◆ TASK DETAILS ◆
For the full listing below, write out each entry exactly and exclude the images.

◆ TASK INPUTS ◆

=== Section Start ===

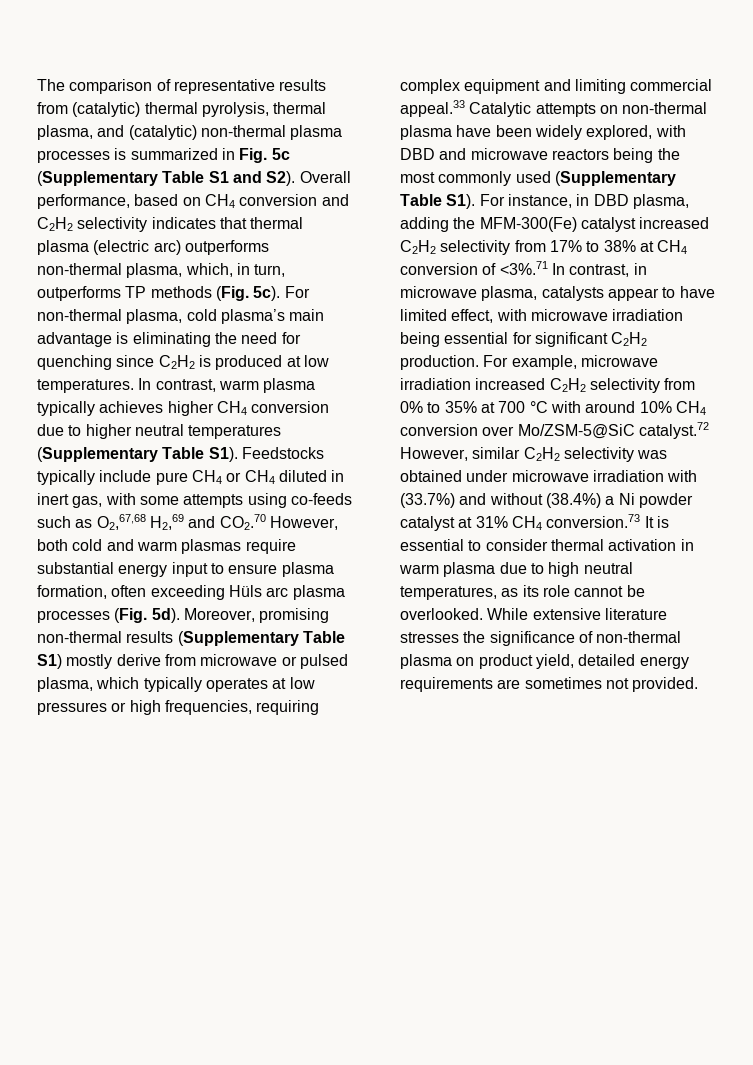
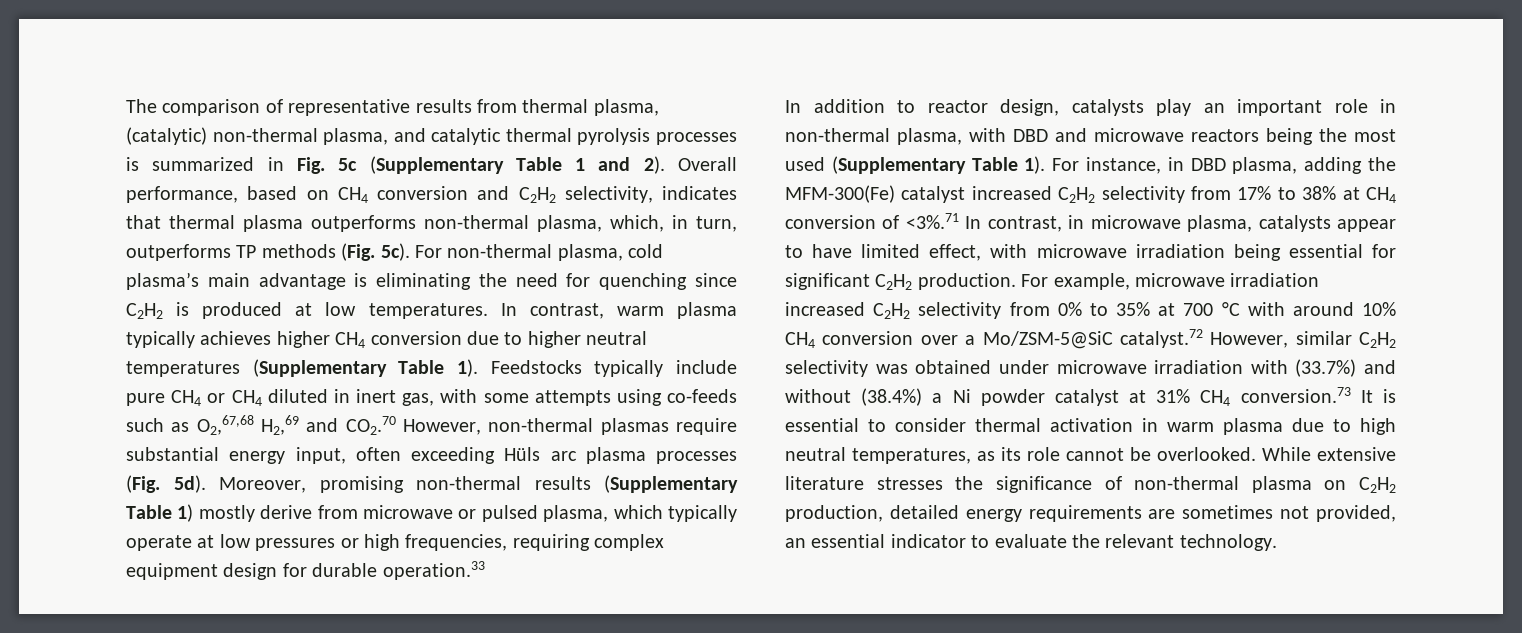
[72,102,269,117] (catalytic) thermal pyrolysis, -> (517, 106) none
[97,125,125,137] and -> (659, 107) none
[290,125,343,140] plasma -> [323,128,651,145] plasma, and catalytic thermal pyrolysis
[208,171,296,186] S1 and S2). -> [575,156,665,174] 1 and 2).
[77,217,148,232] selectivity -> [564,186,653,203] selectivity,
[93,240,181,255] (electric arc) -> (303, 223) none
[208,447,238,462] S1). -> [457,359,479,377] 1).
[37,539,296,554] [37,562,334,577] [37,585,107,599] both cold and warm plasmas require substantial energy input to ensure plasma formation, -> [488,418,737,435] [126,447,346,464] non-thermal plasmas require substantial energy input,
[37,654,62,669] S1) -> [177,504,194,522] 1)
[205,678,268,692] operates -> [126,535,192,551] operate
[543,79,713,94] [400,100,708,117] [400,125,653,140] and limiting commercial appeal.33 Catalytic attempts on non-thermal plasma have been widely explored, -> [223,561,485,580] [785,99,1396,116] [785,128,962,145] design for durable operation.33 // In addition to reactor design, catalysts play an important role in non-thermal plasma,
[438,171,512,186] commonly -> (1396, 135) none
[446,194,476,209] S1). -> [1024,156,1046,174] 1).
(515, 431) none -> [965,335,976,345] a
[478,654,574,669] product yield, -> [1359,477,1396,493] [785,505,883,522] C2H2 production,
[632,677,699,692] provided. -> [1316,505,1396,522] [785,534,1277,551] provided, an essential indicator to evaluate the relevant technology.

=== Section End ===

◆ EXERCISE OUTPUT ◆
[72,102,269,117] (catalytic) thermal pyrolysis, -> (517, 106) none
[97,125,125,137] and -> (659, 107) none
[290,125,343,140] plasma -> [323,128,651,145] plasma, and catalytic thermal pyrolysis
[208,171,296,186] S1 and S2). -> [575,156,665,174] 1 and 2).
[77,217,148,232] selectivity -> [564,186,653,203] selectivity,
[93,240,181,255] (electric arc) -> (303, 223) none
[208,447,238,462] S1). -> [457,359,479,377] 1).
[37,539,296,554] [37,562,334,577] [37,585,107,599] both cold and warm plasmas require substantial energy input to ensure plasma formation, -> [488,418,737,435] [126,447,346,464] non-thermal plasmas require substantial energy input,
[37,654,62,669] S1) -> [177,504,194,522] 1)
[205,678,268,692] operates -> [126,535,192,551] operate
[543,79,713,94] [400,100,708,117] [400,125,653,140] and limiting commercial appeal.33 Catalytic attempts on non-thermal plasma have been widely explored, -> [223,561,485,580] [785,99,1396,116] [785,128,962,145] design for durable operation.33 // In addition to reactor design, catalysts play an important role in non-thermal plasma,
[438,171,512,186] commonly -> (1396, 135) none
[446,194,476,209] S1). -> [1024,156,1046,174] 1).
(515, 431) none -> [965,335,976,345] a
[478,654,574,669] product yield, -> [1359,477,1396,493] [785,505,883,522] C2H2 production,
[632,677,699,692] provided. -> [1316,505,1396,522] [785,534,1277,551] provided, an essential indicator to evaluate the relevant technology.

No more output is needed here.